Pixel coordinate listings

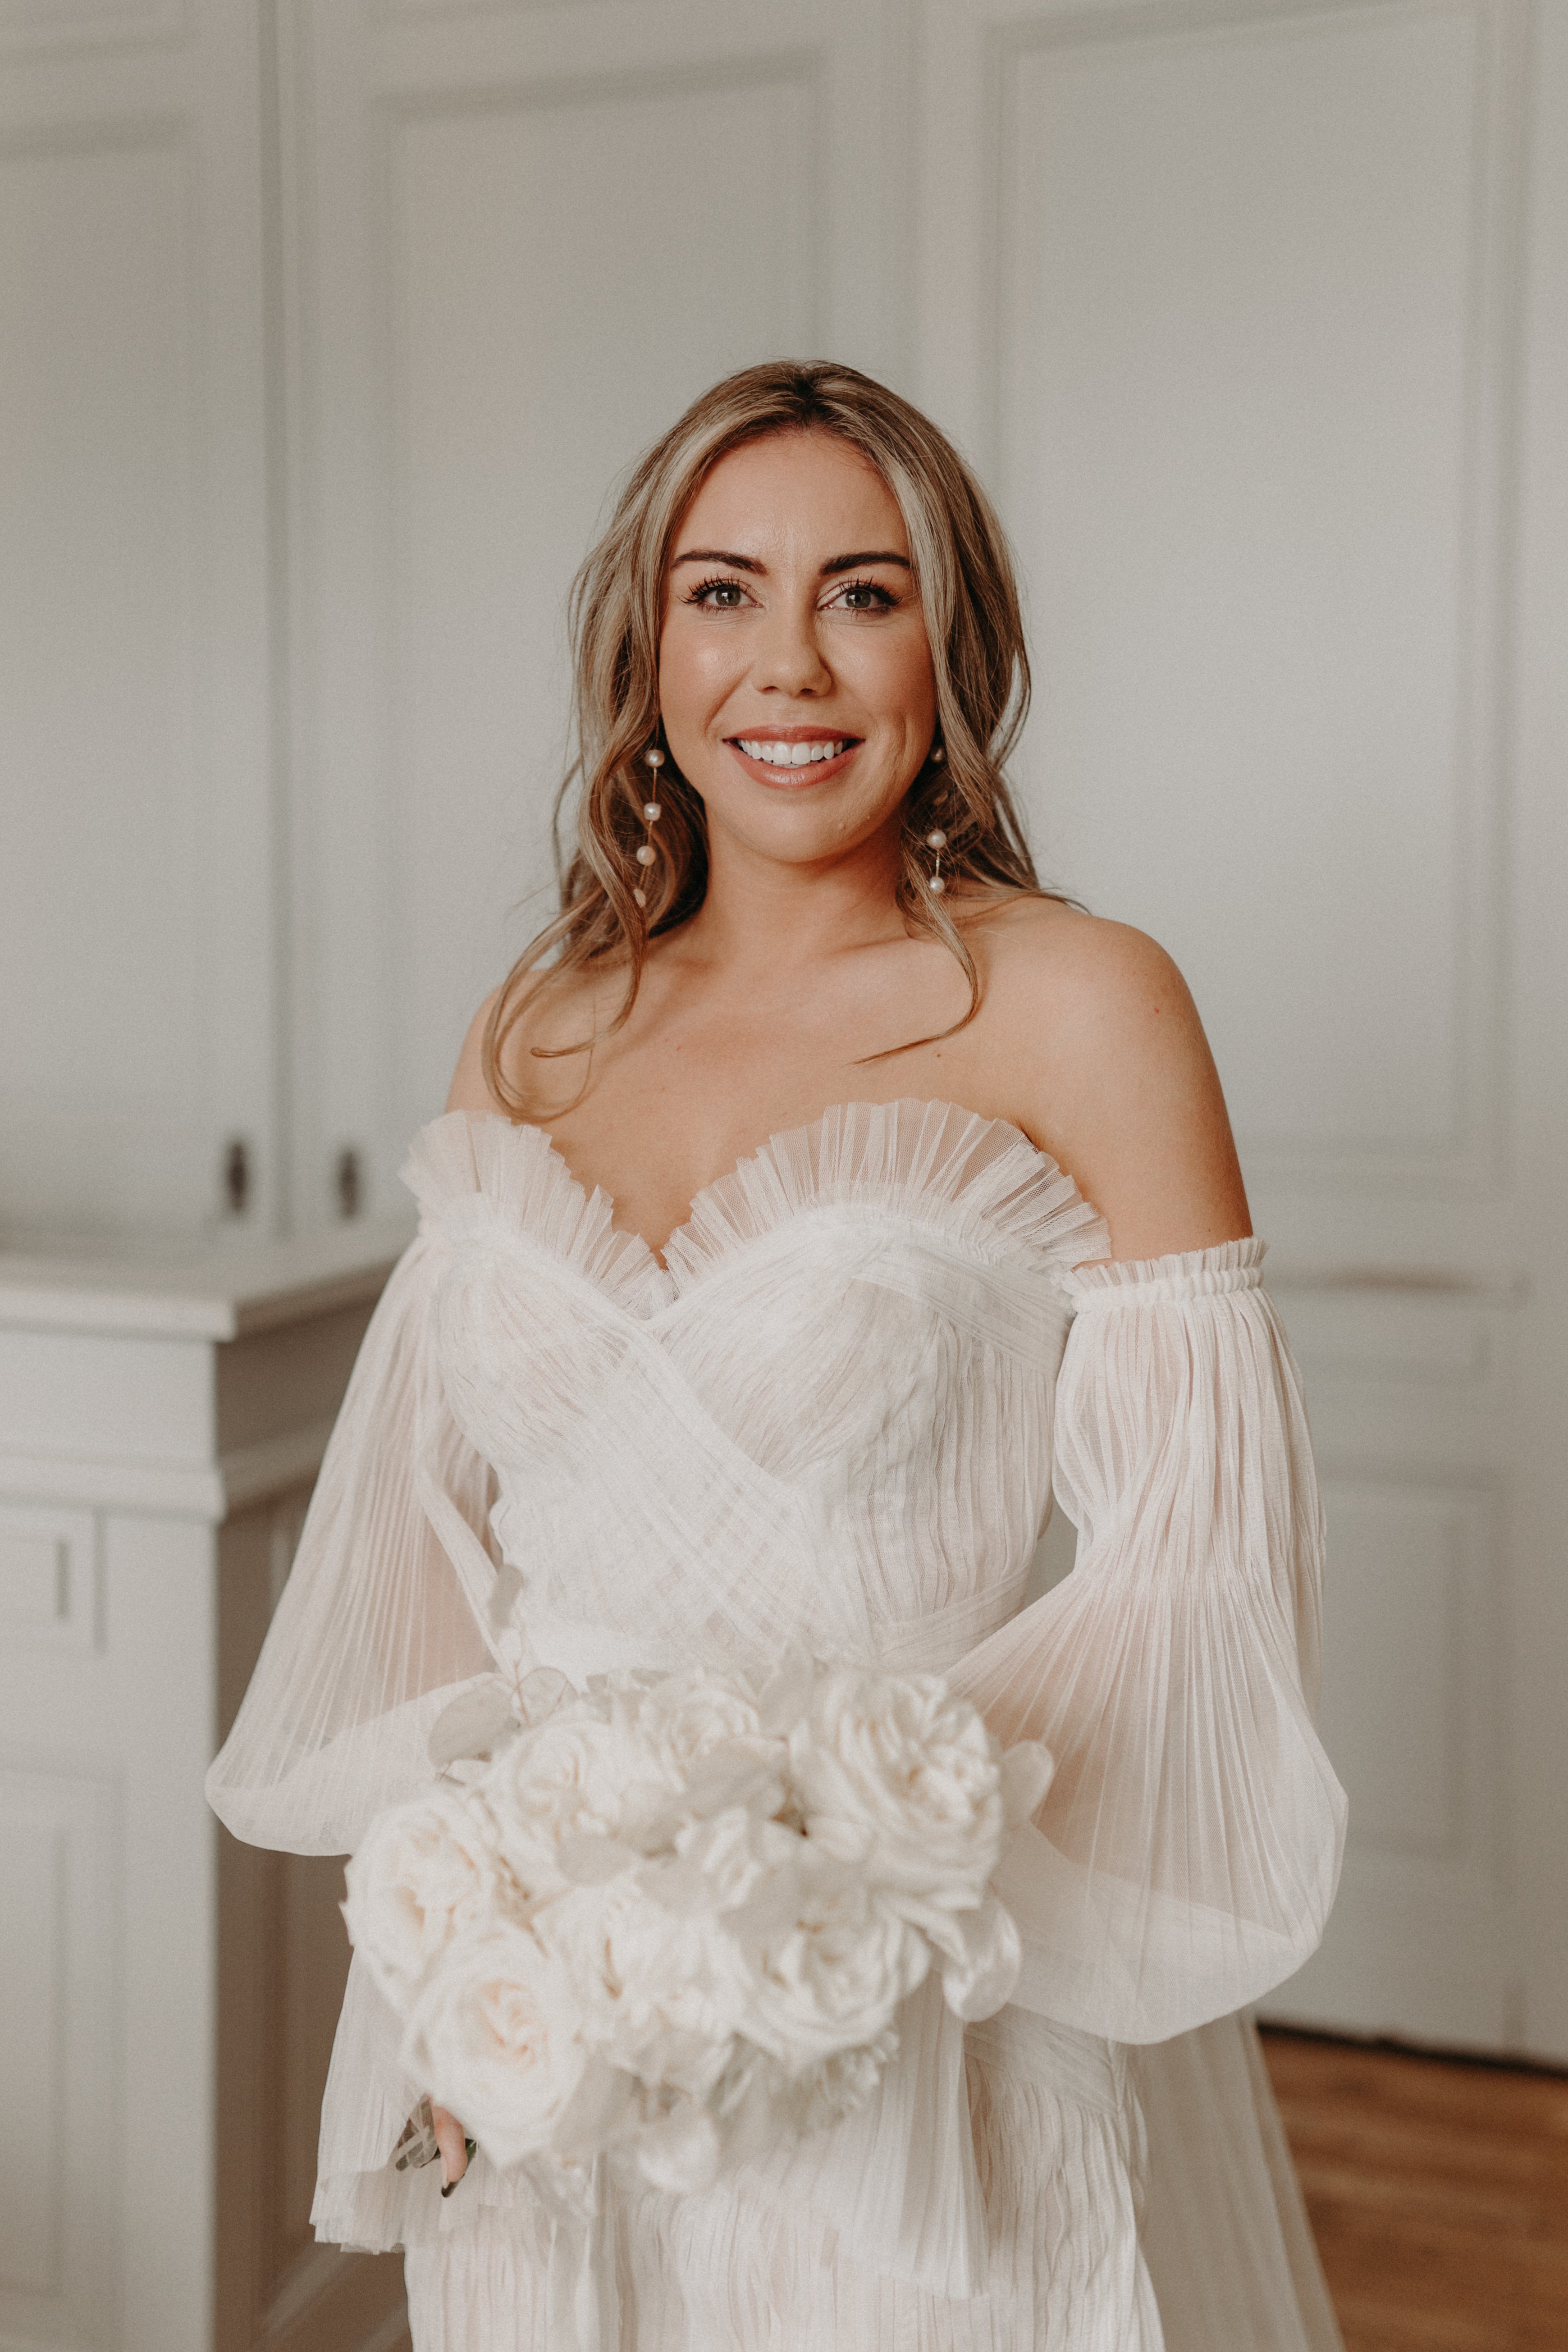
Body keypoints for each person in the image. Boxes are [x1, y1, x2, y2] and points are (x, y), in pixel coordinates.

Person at [208, 360, 1348, 2350]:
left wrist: (813, 1875)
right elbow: (438, 1573)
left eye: (864, 592)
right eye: (724, 592)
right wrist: (474, 1950)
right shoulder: (536, 1026)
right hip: (551, 2050)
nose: (788, 666)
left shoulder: (1081, 1005)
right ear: (646, 651)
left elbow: (1200, 1577)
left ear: (952, 645)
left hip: (896, 2024)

--- Exercise goal ---
Please work out how many lines above carry "left", writing only the result.

--- Exercise answer ---
6